## Problem statement
Your response is a verbatim copy of the listing, stripped of its images.

## Data
********
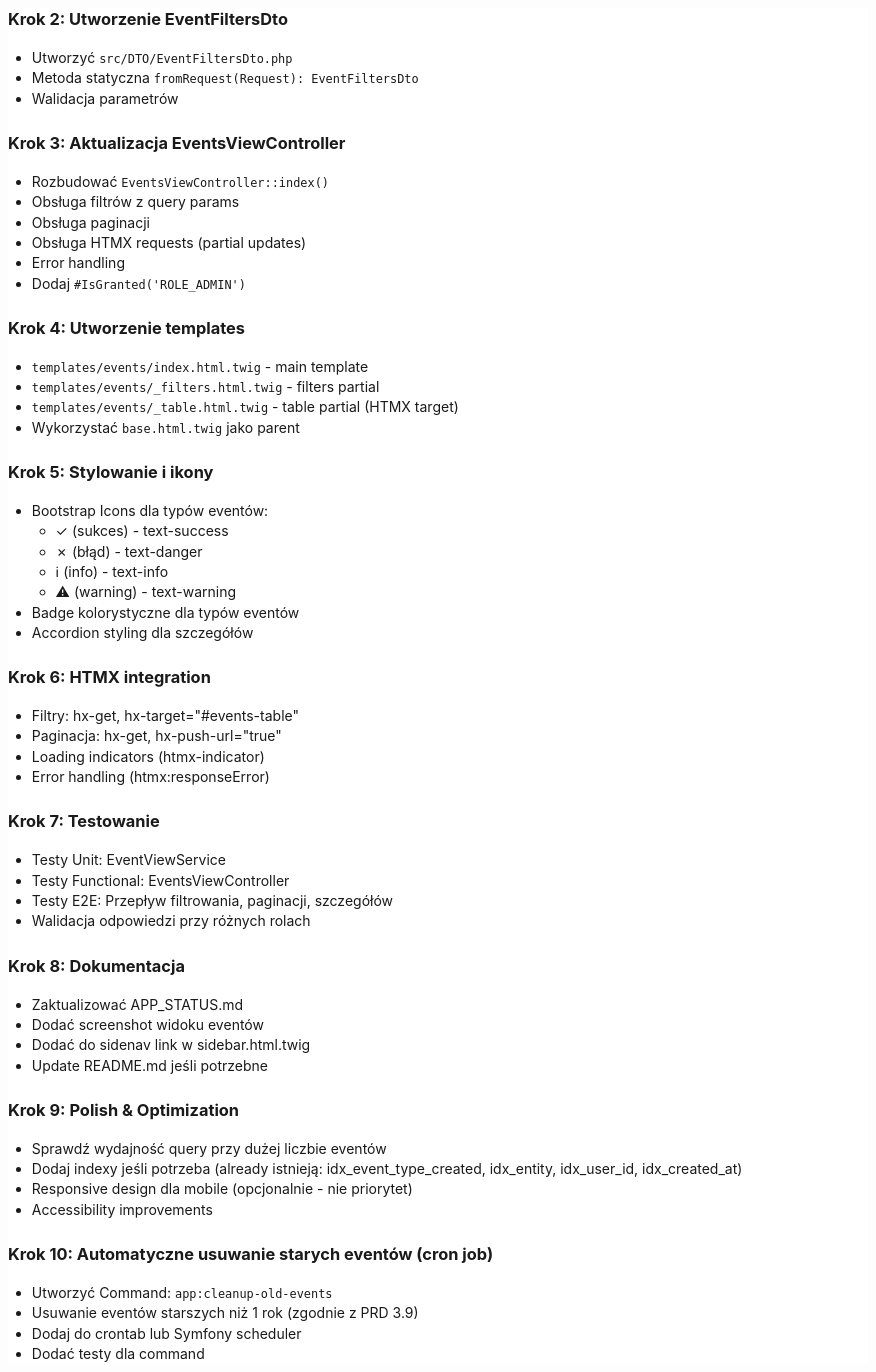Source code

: ### Krok 2: Utworzenie EventFiltersDto
- Utworzyć `src/DTO/EventFiltersDto.php`
- Metoda statyczna `fromRequest(Request): EventFiltersDto`
- Walidacja parametrów

### Krok 3: Aktualizacja EventsViewController
- Rozbudować `EventsViewController::index()` 
- Obsługa filtrów z query params
- Obsługa paginacji
- Obsługa HTMX requests (partial updates)
- Error handling
- Dodaj `#IsGranted('ROLE_ADMIN')`

### Krok 4: Utworzenie templates
- `templates/events/index.html.twig` - main template
- `templates/events/_filters.html.twig` - filters partial
- `templates/events/_table.html.twig` - table partial (HTMX target)
- Wykorzystać `base.html.twig` jako parent

### Krok 5: Stylowanie i ikony
- Bootstrap Icons dla typów eventów:
  - ✓ (sukces) - text-success
  - ✗ (błąd) - text-danger  
  - ℹ (info) - text-info
  - ⚠ (warning) - text-warning
- Badge kolorystyczne dla typów eventów
- Accordion styling dla szczegółów

### Krok 6: HTMX integration
- Filtry: hx-get, hx-target="#events-table"
- Paginacja: hx-get, hx-push-url="true"
- Loading indicators (htmx-indicator)
- Error handling (htmx:responseError)

### Krok 7: Testowanie
- Testy Unit: EventViewService
- Testy Functional: EventsViewController
- Testy E2E: Przepływ filtrowania, paginacji, szczegółów
- Walidacja odpowiedzi przy różnych rolach

### Krok 8: Dokumentacja
- Zaktualizować APP_STATUS.md
- Dodać screenshot widoku eventów
- Dodać do sidenav link w sidebar.html.twig
- Update README.md jeśli potrzebne

### Krok 9: Polish & Optimization
- Sprawdź wydajność query przy dużej liczbie eventów
- Dodaj indexy jeśli potrzeba (already istnieją: idx_event_type_created, idx_entity, idx_user_id, idx_created_at)
- Responsive design dla mobile (opcjonalnie - nie priorytet)
- Accessibility improvements

### Krok 10: Automatyczne usuwanie starych eventów (cron job)
- Utworzyć Command: `app:cleanup-old-events`
- Usuwanie eventów starszych niż 1 rok (zgodnie z PRD 3.9)
- Dodaj do crontab lub Symfony scheduler
- Dodać testy dla command

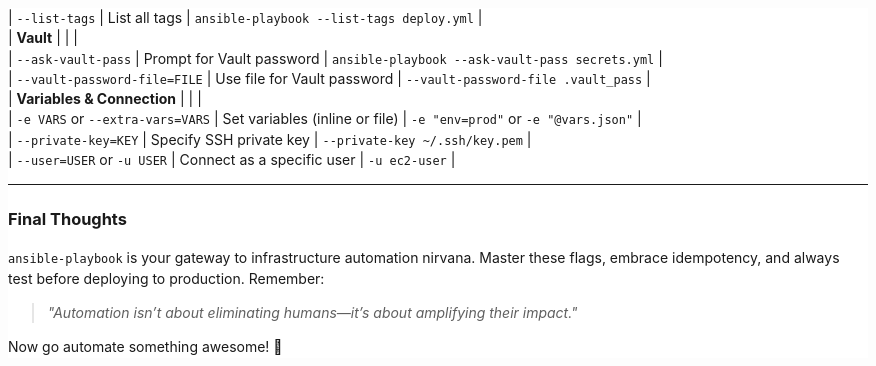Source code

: | `--list-tags`            | List all tags                                        | `ansible-playbook --list-tags deploy.yml`        |  
| **Vault**                |                                                      |                                                  |  
| `--ask-vault-pass`       | Prompt for Vault password                            | `ansible-playbook --ask-vault-pass secrets.yml`  |  
| `--vault-password-file=FILE` | Use file for Vault password                     | `--vault-password-file .vault_pass`             |  
| **Variables & Connection** |                                                      |                                                  |  
| `-e VARS` or `--extra-vars=VARS` | Set variables (inline or file)               | `-e "env=prod"` or `-e "@vars.json"`             |  
| `--private-key=KEY`      | Specify SSH private key                              | `--private-key ~/.ssh/key.pem`                   |  
| `--user=USER` or `-u USER` | Connect as a specific user                         | `-u ec2-user`                                    |  

---

### **Final Thoughts**  
`ansible-playbook` is your gateway to infrastructure automation nirvana. Master these flags, embrace idempotency, and always test before deploying to production. Remember:  
> *"Automation isn’t about eliminating humans—it’s about amplifying their impact."*  

Now go automate something awesome! 🚀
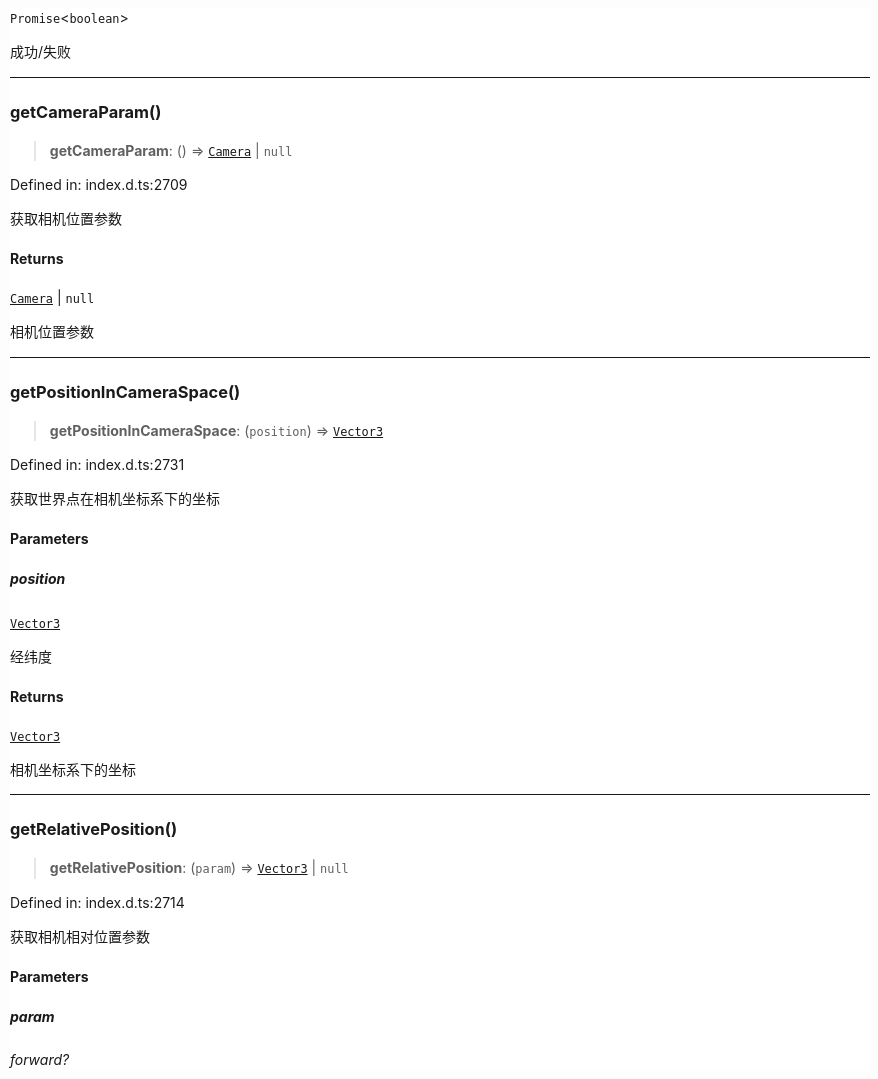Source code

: `Promise`\<`boolean`\>

成功/失败

***

### getCameraParam()

> **getCameraParam**: () => [`Camera`](../interfaces/Camera.md) \| `null`

Defined in: index.d.ts:2709

获取相机位置参数

#### Returns

[`Camera`](../interfaces/Camera.md) \| `null`

相机位置参数

***

### getPositionInCameraSpace()

> **getPositionInCameraSpace**: (`position`) => [`Vector3`](../interfaces/Vector3.md)

Defined in: index.d.ts:2731

获取世界点在相机坐标系下的坐标

#### Parameters

##### position

[`Vector3`](../interfaces/Vector3.md)

经纬度

#### Returns

[`Vector3`](../interfaces/Vector3.md)

相机坐标系下的坐标

***

### getRelativePosition()

> **getRelativePosition**: (`param`) => [`Vector3`](../interfaces/Vector3.md) \| `null`

Defined in: index.d.ts:2714

获取相机相对位置参数

#### Parameters

##### param

###### forward?
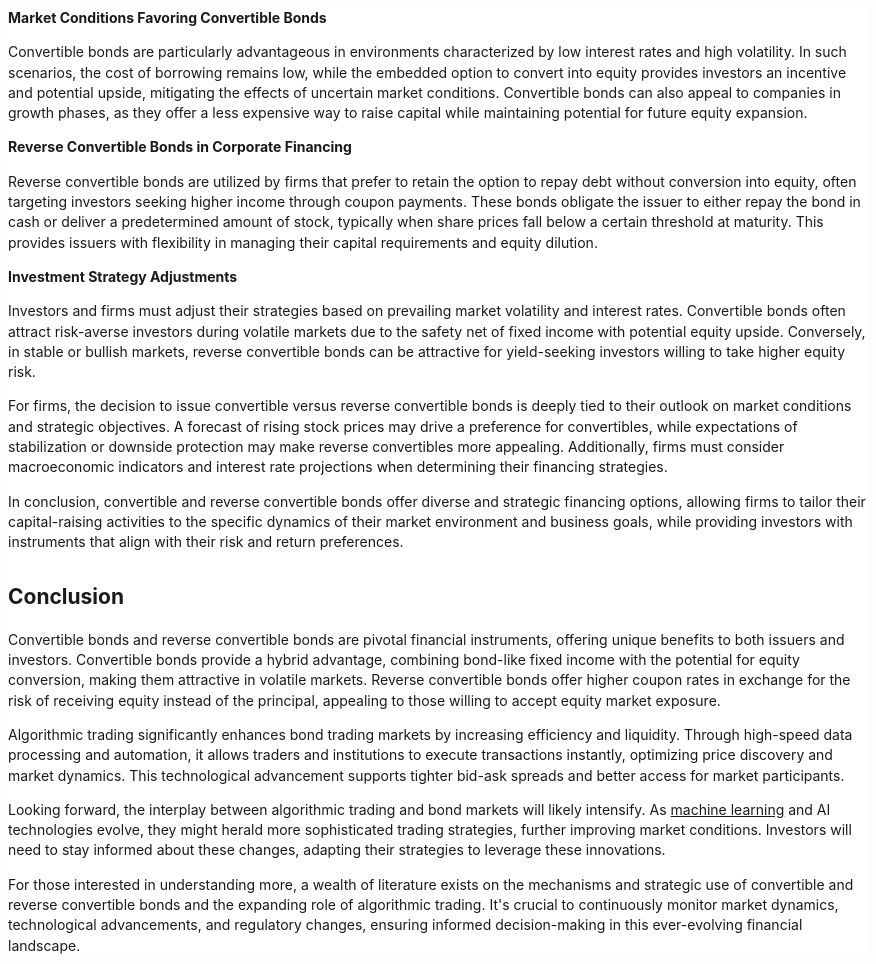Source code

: **Market Conditions Favoring Convertible Bonds**

Convertible bonds are particularly advantageous in environments characterized by low interest rates and high volatility. In such scenarios, the cost of borrowing remains low, while the embedded option to convert into equity provides investors an incentive and potential upside, mitigating the effects of uncertain market conditions. Convertible bonds can also appeal to companies in growth phases, as they offer a less expensive way to raise capital while maintaining potential for future equity expansion.

**Reverse Convertible Bonds in Corporate Financing**

Reverse convertible bonds are utilized by firms that prefer to retain the option to repay debt without conversion into equity, often targeting investors seeking higher income through coupon payments. These bonds obligate the issuer to either repay the bond in cash or deliver a predetermined amount of stock, typically when share prices fall below a certain threshold at maturity. This provides issuers with flexibility in managing their capital requirements and equity dilution.

**Investment Strategy Adjustments**

Investors and firms must adjust their strategies based on prevailing market volatility and interest rates. Convertible bonds often attract risk-averse investors during volatile markets due to the safety net of fixed income with potential equity upside. Conversely, in stable or bullish markets, reverse convertible bonds can be attractive for yield-seeking investors willing to take higher equity risk.

For firms, the decision to issue convertible versus reverse convertible bonds is deeply tied to their outlook on market conditions and strategic objectives. A forecast of rising stock prices may drive a preference for convertibles, while expectations of stabilization or downside protection may make reverse convertibles more appealing. Additionally, firms must consider macroeconomic indicators and interest rate projections when determining their financing strategies.

In conclusion, convertible and reverse convertible bonds offer diverse and strategic financing options, allowing firms to tailor their capital-raising activities to the specific dynamics of their market environment and business goals, while providing investors with instruments that align with their risk and return preferences.

## Conclusion

Convertible bonds and reverse convertible bonds are pivotal financial instruments, offering unique benefits to both issuers and investors. Convertible bonds provide a hybrid advantage, combining bond-like fixed income with the potential for equity conversion, making them attractive in volatile markets. Reverse convertible bonds offer higher coupon rates in exchange for the risk of receiving equity instead of the principal, appealing to those willing to accept equity market exposure.

Algorithmic trading significantly enhances bond trading markets by increasing efficiency and liquidity. Through high-speed data processing and automation, it allows traders and institutions to execute transactions instantly, optimizing price discovery and market dynamics. This technological advancement supports tighter bid-ask spreads and better access for market participants.

Looking forward, the interplay between algorithmic trading and bond markets will likely intensify. As [machine learning](/wiki/machine-learning) and AI technologies evolve, they might herald more sophisticated trading strategies, further improving market conditions. Investors will need to stay informed about these changes, adapting their strategies to leverage these innovations.

For those interested in understanding more, a wealth of literature exists on the mechanisms and strategic use of convertible and reverse convertible bonds and the expanding role of algorithmic trading. It's crucial to continuously monitor market dynamics, technological advancements, and regulatory changes, ensuring informed decision-making in this ever-evolving financial landscape.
********
## Result of this exercise
Source code

: ### Krok 2: Utworzenie EventFiltersDto
- Utworzyć `src/DTO/EventFiltersDto.php`
- Metoda statyczna `fromRequest(Request): EventFiltersDto`
- Walidacja parametrów

### Krok 3: Aktualizacja EventsViewController
- Rozbudować `EventsViewController::index()` 
- Obsługa filtrów z query params
- Obsługa paginacji
- Obsługa HTMX requests (partial updates)
- Error handling
- Dodaj `#IsGranted('ROLE_ADMIN')`

### Krok 4: Utworzenie templates
- `templates/events/index.html.twig` - main template
- `templates/events/_filters.html.twig` - filters partial
- `templates/events/_table.html.twig` - table partial (HTMX target)
- Wykorzystać `base.html.twig` jako parent

### Krok 5: Stylowanie i ikony
- Bootstrap Icons dla typów eventów:
  - ✓ (sukces) - text-success
  - ✗ (błąd) - text-danger  
  - ℹ (info) - text-info
  - ⚠ (warning) - text-warning
- Badge kolorystyczne dla typów eventów
- Accordion styling dla szczegółów

### Krok 6: HTMX integration
- Filtry: hx-get, hx-target="#events-table"
- Paginacja: hx-get, hx-push-url="true"
- Loading indicators (htmx-indicator)
- Error handling (htmx:responseError)

### Krok 7: Testowanie
- Testy Unit: EventViewService
- Testy Functional: EventsViewController
- Testy E2E: Przepływ filtrowania, paginacji, szczegółów
- Walidacja odpowiedzi przy różnych rolach

### Krok 8: Dokumentacja
- Zaktualizować APP_STATUS.md
- Dodać screenshot widoku eventów
- Dodać do sidenav link w sidebar.html.twig
- Update README.md jeśli potrzebne

### Krok 9: Polish & Optimization
- Sprawdź wydajność query przy dużej liczbie eventów
- Dodaj indexy jeśli potrzeba (already istnieją: idx_event_type_created, idx_entity, idx_user_id, idx_created_at)
- Responsive design dla mobile (opcjonalnie - nie priorytet)
- Accessibility improvements

### Krok 10: Automatyczne usuwanie starych eventów (cron job)
- Utworzyć Command: `app:cleanup-old-events`
- Usuwanie eventów starszych niż 1 rok (zgodnie z PRD 3.9)
- Dodaj do crontab lub Symfony scheduler
- Dodać testy dla command

Source code

: | `--list-tags`            | List all tags                                        | `ansible-playbook --list-tags deploy.yml`        |  
| **Vault**                |                                                      |                                                  |  
| `--ask-vault-pass`       | Prompt for Vault password                            | `ansible-playbook --ask-vault-pass secrets.yml`  |  
| `--vault-password-file=FILE` | Use file for Vault password                     | `--vault-password-file .vault_pass`             |  
| **Variables & Connection** |                                                      |                                                  |  
| `-e VARS` or `--extra-vars=VARS` | Set variables (inline or file)               | `-e "env=prod"` or `-e "@vars.json"`             |  
| `--private-key=KEY`      | Specify SSH private key                              | `--private-key ~/.ssh/key.pem`                   |  
| `--user=USER` or `-u USER` | Connect as a specific user                         | `-u ec2-user`                                    |  

---

### **Final Thoughts**  
`ansible-playbook` is your gateway to infrastructure automation nirvana. Master these flags, embrace idempotency, and always test before deploying to production. Remember:  
> *"Automation isn’t about eliminating humans—it’s about amplifying their impact."*  

Now go automate something awesome! 🚀
Source code

: `Promise`\<`boolean`\>

成功/失败

***

### getCameraParam()

> **getCameraParam**: () => [`Camera`](../interfaces/Camera.md) \| `null`

Defined in: index.d.ts:2709

获取相机位置参数

#### Returns

[`Camera`](../interfaces/Camera.md) \| `null`

相机位置参数

***

### getPositionInCameraSpace()

> **getPositionInCameraSpace**: (`position`) => [`Vector3`](../interfaces/Vector3.md)

Defined in: index.d.ts:2731

获取世界点在相机坐标系下的坐标

#### Parameters

##### position

[`Vector3`](../interfaces/Vector3.md)

经纬度

#### Returns

[`Vector3`](../interfaces/Vector3.md)

相机坐标系下的坐标

***

### getRelativePosition()

> **getRelativePosition**: (`param`) => [`Vector3`](../interfaces/Vector3.md) \| `null`

Defined in: index.d.ts:2714

获取相机相对位置参数

#### Parameters

##### param

###### forward?
Source code

: **Market Conditions Favoring Convertible Bonds**

Convertible bonds are particularly advantageous in environments characterized by low interest rates and high volatility. In such scenarios, the cost of borrowing remains low, while the embedded option to convert into equity provides investors an incentive and potential upside, mitigating the effects of uncertain market conditions. Convertible bonds can also appeal to companies in growth phases, as they offer a less expensive way to raise capital while maintaining potential for future equity expansion.

**Reverse Convertible Bonds in Corporate Financing**

Reverse convertible bonds are utilized by firms that prefer to retain the option to repay debt without conversion into equity, often targeting investors seeking higher income through coupon payments. These bonds obligate the issuer to either repay the bond in cash or deliver a predetermined amount of stock, typically when share prices fall below a certain threshold at maturity. This provides issuers with flexibility in managing their capital requirements and equity dilution.

**Investment Strategy Adjustments**

Investors and firms must adjust their strategies based on prevailing market volatility and interest rates. Convertible bonds often attract risk-averse investors during volatile markets due to the safety net of fixed income with potential equity upside. Conversely, in stable or bullish markets, reverse convertible bonds can be attractive for yield-seeking investors willing to take higher equity risk.

For firms, the decision to issue convertible versus reverse convertible bonds is deeply tied to their outlook on market conditions and strategic objectives. A forecast of rising stock prices may drive a preference for convertibles, while expectations of stabilization or downside protection may make reverse convertibles more appealing. Additionally, firms must consider macroeconomic indicators and interest rate projections when determining their financing strategies.

In conclusion, convertible and reverse convertible bonds offer diverse and strategic financing options, allowing firms to tailor their capital-raising activities to the specific dynamics of their market environment and business goals, while providing investors with instruments that align with their risk and return preferences.

## Conclusion

Convertible bonds and reverse convertible bonds are pivotal financial instruments, offering unique benefits to both issuers and investors. Convertible bonds provide a hybrid advantage, combining bond-like fixed income with the potential for equity conversion, making them attractive in volatile markets. Reverse convertible bonds offer higher coupon rates in exchange for the risk of receiving equity instead of the principal, appealing to those willing to accept equity market exposure.

Algorithmic trading significantly enhances bond trading markets by increasing efficiency and liquidity. Through high-speed data processing and automation, it allows traders and institutions to execute transactions instantly, optimizing price discovery and market dynamics. This technological advancement supports tighter bid-ask spreads and better access for market participants.

Looking forward, the interplay between algorithmic trading and bond markets will likely intensify. As [machine learning](/wiki/machine-learning) and AI technologies evolve, they might herald more sophisticated trading strategies, further improving market conditions. Investors will need to stay informed about these changes, adapting their strategies to leverage these innovations.

For those interested in understanding more, a wealth of literature exists on the mechanisms and strategic use of convertible and reverse convertible bonds and the expanding role of algorithmic trading. It's crucial to continuously monitor market dynamics, technological advancements, and regulatory changes, ensuring informed decision-making in this ever-evolving financial landscape.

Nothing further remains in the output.